Since this code uses 'is
', the underlying reason for the difference
in behavior is whether two invocations of 'str(0)
' in one expression
result in the same actual object. In CPython 3, they don't; in PyPy,
they do. On the one hand, making these two invocations create the
same object is an obvious win, since you're creating less objects
and thus less garbage. A Python implementation could do this by
knowing that using str() on a constant results in a constant result
so it only needs one object, or it could intern the
results of expressions like 'str(0)' so that they always return the
same object regardless of where they're invoked. So allowing this
behavior is good for Python environments that want to be nicely
optimized, as PyPy does.
On the other hand, doing either of these things (or some combination of them) is extra work and complexity in an implementation. Depending on the path taken to this optimization, you have to either decide what to intern and when, then keep track of it all, or build in knowledge about the behavior of the built in str() and then verify at execution time that you're using the builtin instead of some clever person's other version of str(). Creating a different str() function or class here would be unusual but it's allowed in Python, so an implementation has to support it. You can do this analysis, but it's extra work. So not requiring this behavior is good for implementations that don't want to have the code and take the (extra) time to carefully do this analysis.
This is of course an example of a general case. Languages often
want to allow but not require optimizations, even when these
optimizations can change the observed behavior of programs (as they
do here). To allow this, careful language specifications set up
explicit areas where the behavior isn't fixed, as Python does
with is
(see the footnote).
In fact, famously CPython doesn't even treat all types of objects
the same:
$ cat diff2.py print(int('0') is int('0')) $ python3 diff2.py True $ pypy diff2.py True
Simply changing the type of object changes the behavior of CPython.
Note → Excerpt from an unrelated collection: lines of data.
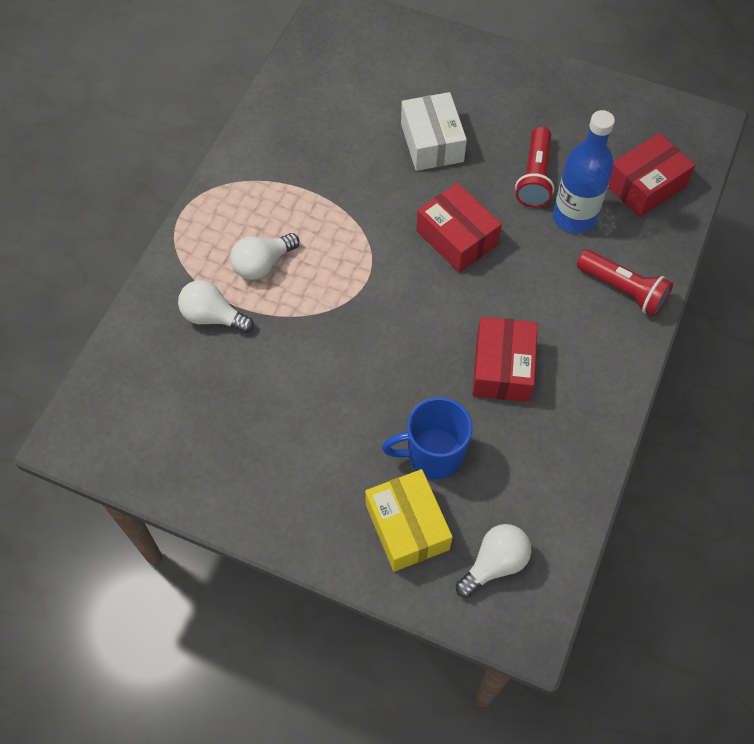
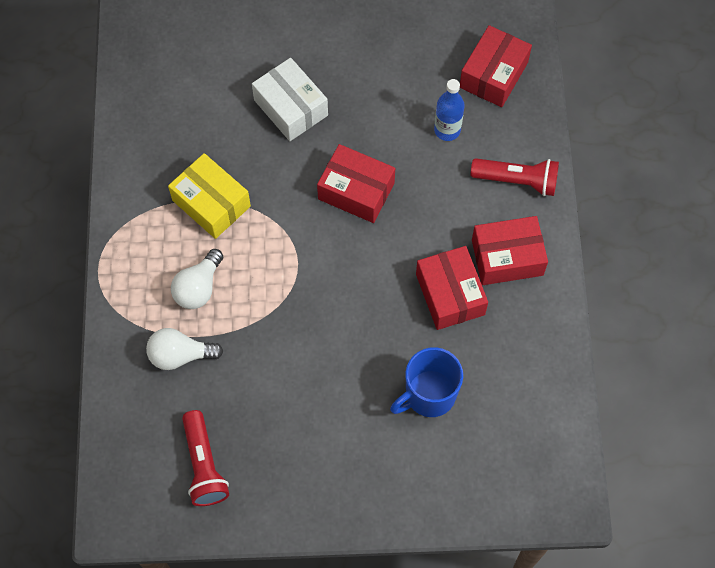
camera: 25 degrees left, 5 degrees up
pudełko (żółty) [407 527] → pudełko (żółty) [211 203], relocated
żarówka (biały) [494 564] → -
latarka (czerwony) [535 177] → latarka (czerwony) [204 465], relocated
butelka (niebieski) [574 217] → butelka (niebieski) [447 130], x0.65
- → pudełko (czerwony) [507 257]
For that matter, how we create the object can change the behavior too:
$ cat diff3.py print(chr(48) == str(0)) print(chr(48) is chr(48)) print(chr(48) is str(0)) $ python3 diff3.py True True False
Both 'chr(48)' and 'str(0)' create the same string value, but only one of them results in the same object being returned by multiple calls. All of this is due to CPython's choices about what it optimizes and what it doesn't. These choices are implementation specific and also can change over time, as the implementation's views change (which is to say as the views of CPython's developers change).